Macarons are forever!
That's what CN at least thinks next to diamonds.
Macarons are just trying little treats it is already a cliche explaining how challenging it is to make them.
CN attempts to make your day a little better with his well-tested recipe and techniques. However, he demands one other important secret ingredient: PATIENCE.
Avoiding getting very technical or scientific with the steps creating more confusion, just be mindful of his tips below.
Tips for success:
- Start by separating the egg whites from fresh eggs. Age the egg whites by keeping them covered and refrigerated for over a maximum of three days before use. Bring the egg whites to room temperature.
- For a smoother finish, you may sift the almond meal into a fine powder.
- Use a highly reliable candy thermometer.
- Use a heavy-bottom saucepan.
- Use thick baking trays or use two trays together to avoid baking the bottom of the macarons too fast.
- Lastly, the environment in which the chef has successfully made his macarons is described as: dry (low or nil humidity), peaceful and in the presence of a reliable convection oven.
Parisian (or French) Macarons
Yield: Varies according to size
125 grams Icing Sugar
125 grams Almond Powder
45 grams Egg Whites, aged
250 grams Sugar, white, granulated
60 grams Water
95 grams Egg Whites, aged
- Preheat oven to 160 Celsius (with convection oven, top and bottom heat).
- Combine the first three ingredients to form an almond paste. Set aside.
- Start with the Italian meringue by combining the sugar and water in a saucepan heating it to 118 Celsius.
- Beat the egg whites until frothy and slowly add the boiling syrup in a thin stream.
- Increase speed to medium and continue beating until the meringue reaches room temperature and it is stiff enough to hold onto the bowl and glossy.
- Fold about a third of the Italian meringue into the almond paste.
- Fold the rest of the meringue.
- Critical step: Gently fold the meringue until a denser and "lava-like" consistency is achieved. It shouldn't be too runny either or the macarons will crack during baking. It should just be viscous enough to hang on to your spatula when you lift it and it gently flows back onto the bowl like magma (watching National Geographic may help).
- Pipe onto trays lined with either a silicone mat or a baking paper (don't use wax paper).
- Gently tap tray onto the surface of a work table to release some trapped air bubbles.
- Allow to rest for about 15 minutes before baking.

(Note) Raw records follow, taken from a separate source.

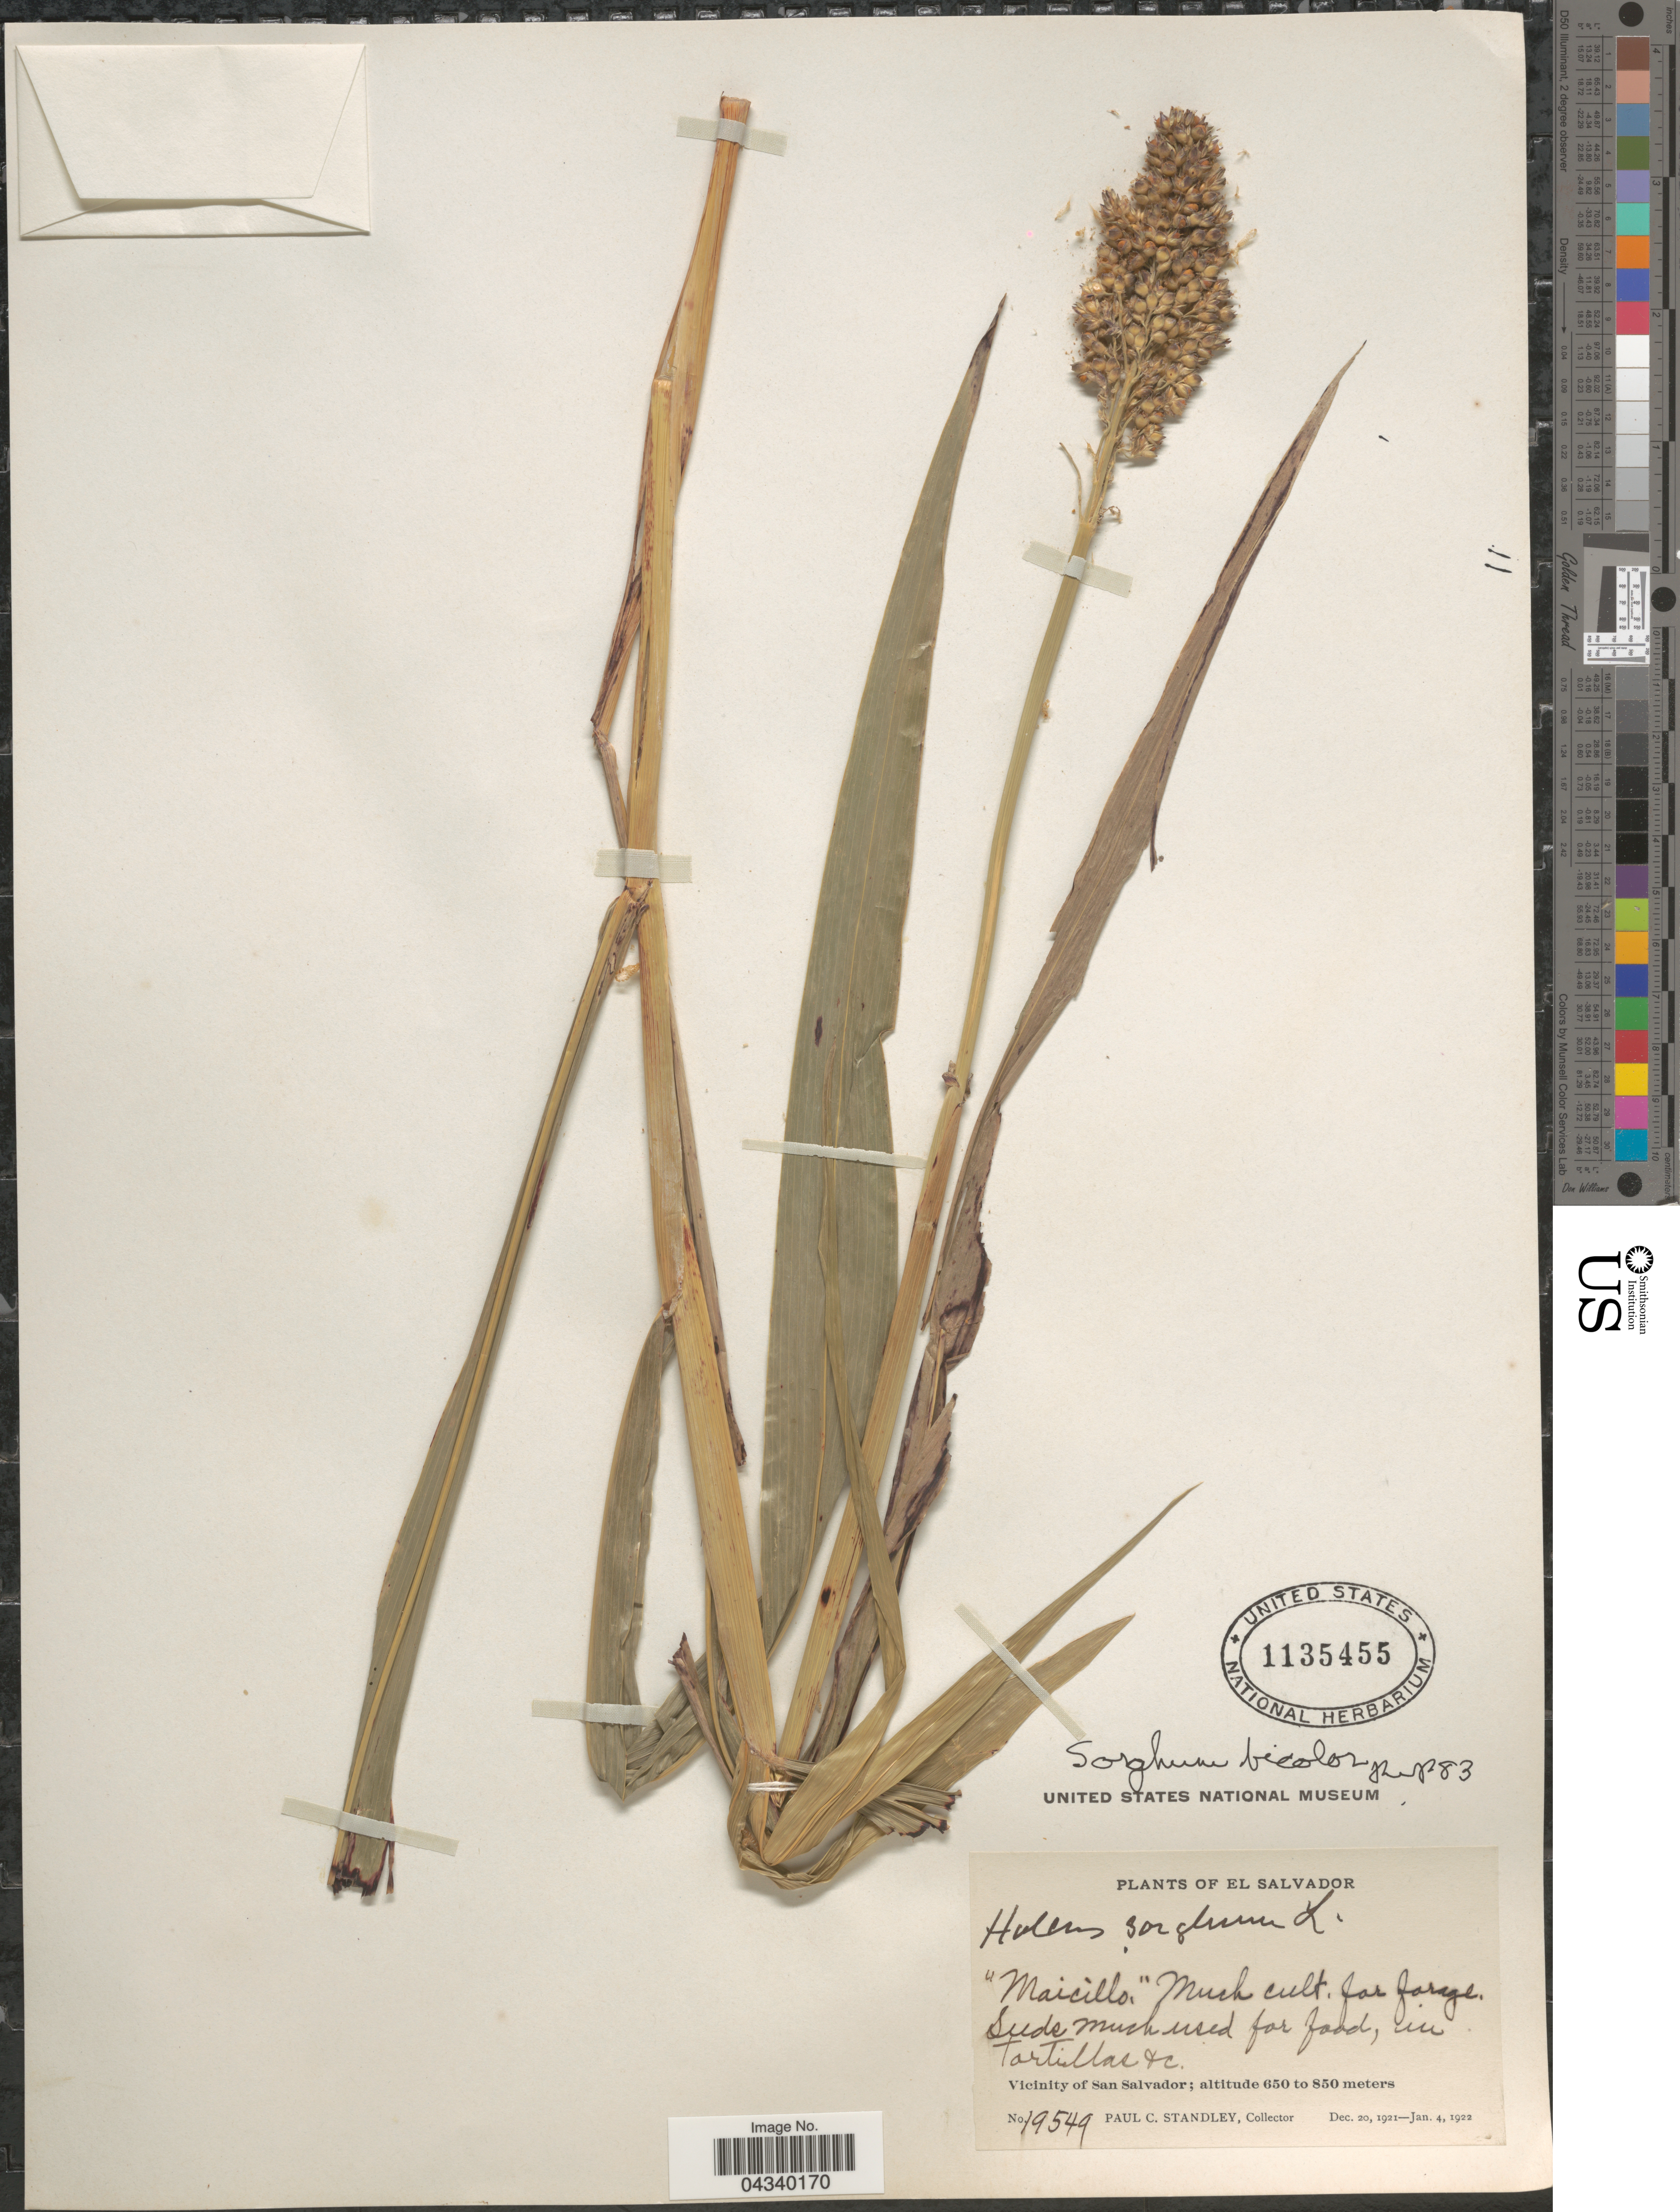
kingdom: Plantae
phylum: Tracheophyta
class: Liliopsida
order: Poales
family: Poaceae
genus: Sorghum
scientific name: Sorghum bicolor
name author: (L.) Moench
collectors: P. C. Standley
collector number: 19549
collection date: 1921-12-20/1922-01-04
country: El Salvador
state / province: San Salvador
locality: Vicinity of San Salvador.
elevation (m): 650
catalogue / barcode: US 1135455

- Bake for about 1 minute then reduce temperature to 130 Celsius and bake for another 8-10 minutes or until the bottom is set. You can do this by gently lifting up the macaron using a spatula. If it doesn't stick on the surface anymore then it is done.
- Allow to completely cool down before filling it with your favorite ganache, buttercream or jam.
NOTE: Oven temperature settings vary. It is important that you get to know your oven well when you attempt to make these macarons. Some will work at 150 Celsius or less with or without convection heating function.